**Passage extrait**
-------------------------

LES MARINS-PÊCHEURS D'AVRANCHES
ET LA COTE-DU-SUD
Principales paroisses de la Côte-du-Sud ou se sont installés les pêcheurs originaires des Biards
Voici la petite histoire d'un groupe de marins-pêcheurs venus du village ou des environs des Biards, Avranches, France. Voici surtout la petite histoire des pérégrinations de mon troisième arrière-père, Michel Charuel (Charrois).
Les marins-pêcheurs de France ont traversé l'Atlantique pour pêcher la morue au Canada même avant la venue de Jacques Cartier. "La Gaspésie ne cessa d'être fréquentée par les pêcheurs français qui y faisaient d'abondantes pêches et qui y trouvaient un endroit commode pour faire sécher le poisson. Quand Québec fut fondé, ils alimentèrent ce poste en provisions, et Champlain se servait également d'eux pour faire parvenir son courrier en Europe"(1).

-------------------------

**Entrées extraites**
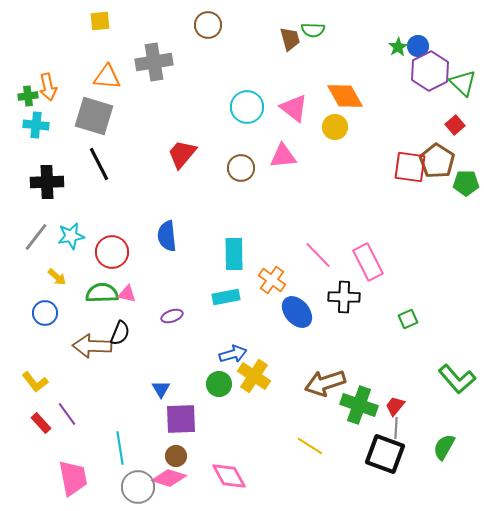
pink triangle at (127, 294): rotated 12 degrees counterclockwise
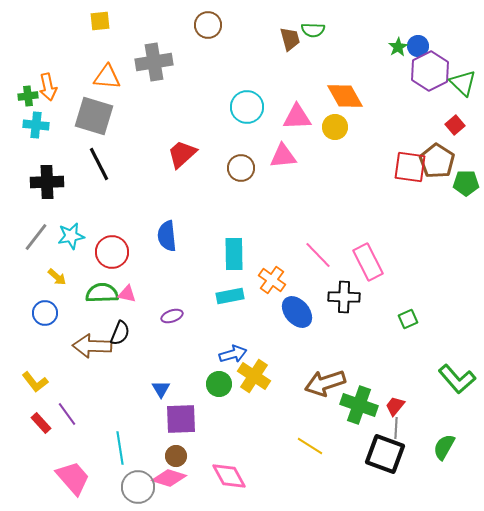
pink triangle at (294, 108): moved 3 px right, 9 px down; rotated 40 degrees counterclockwise
red trapezoid at (182, 154): rotated 8 degrees clockwise
cyan rectangle at (226, 297): moved 4 px right, 1 px up
pink trapezoid at (73, 478): rotated 30 degrees counterclockwise
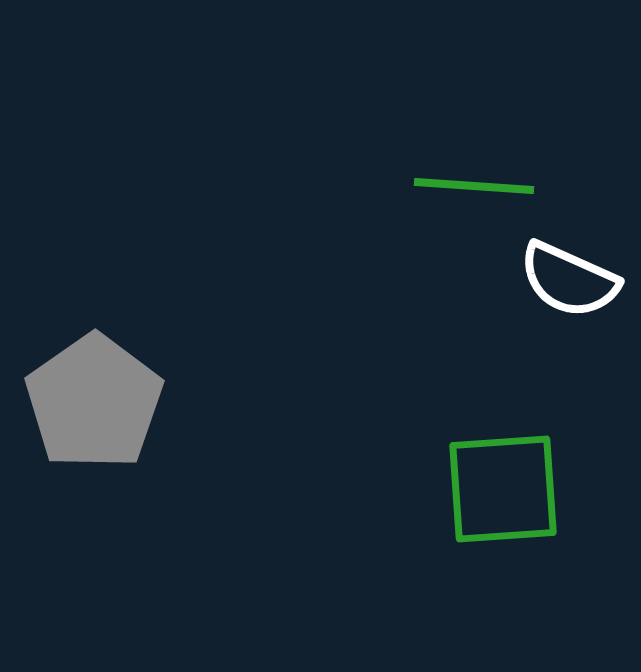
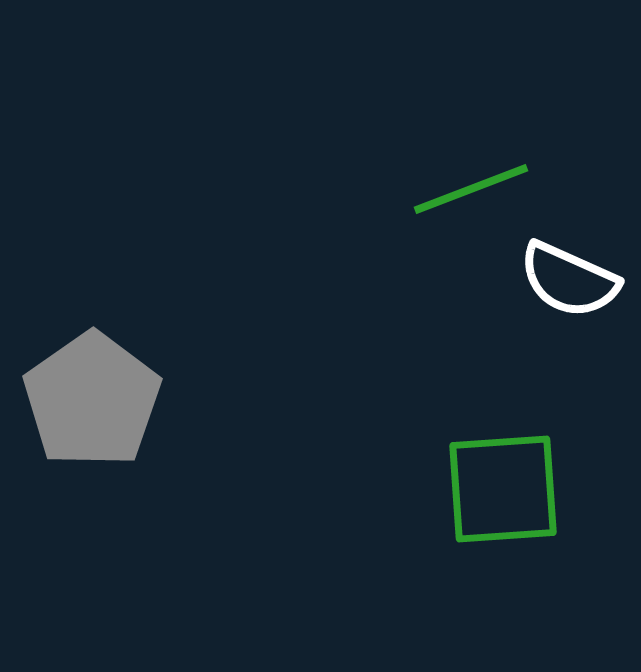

-------------------------

**Énoncé de l'exercice 1**
Résumez en deux phrases le texte sur les marins-pêcheurs d'Avranches.
**Énoncé de l'exercice 2**
Reproduisez fidèlement le passage du texte sur les marins-pêcheurs d'Avranches qui commence à « LES MARINS-PÊCHEURS D'AVRANCHES » et se termine à « Michel Charuel (Charrois). ».

**Corrigé de l'exercice 1**
Le texte retrace l'histoire d'un groupe de marins-pêcheurs venus du village ou des environs des Biards, près d'Avranches, et surtout les pérégrinations de Michel Charuel (Charrois), troisième arrière-père de l'auteur. Les marins-pêcheurs de France traversaient l'Atlantique pour pêcher la morue au Canada avant même la venue de Jacques Cartier, fréquentaient la Gaspésie pour y pêcher et y sécher le poisson, puis ravitaillèrent Québec et acheminèrent vers l'Europe le courrier de Champlain.

**Corrigé de l'exercice 2**
LES MARINS-PÊCHEURS D'AVRANCHES
ET LA COTE-DU-SUD
Principales paroisses de la Côte-du-Sud ou se sont installés les pêcheurs originaires des Biards
Voici la petite histoire d'un groupe de marins-pêcheurs venus du village ou des environs des Biards, Avranches, France. Voici surtout la petite histoire des pérégrinations de mon troisième arrière-père, Michel Charuel (Charrois).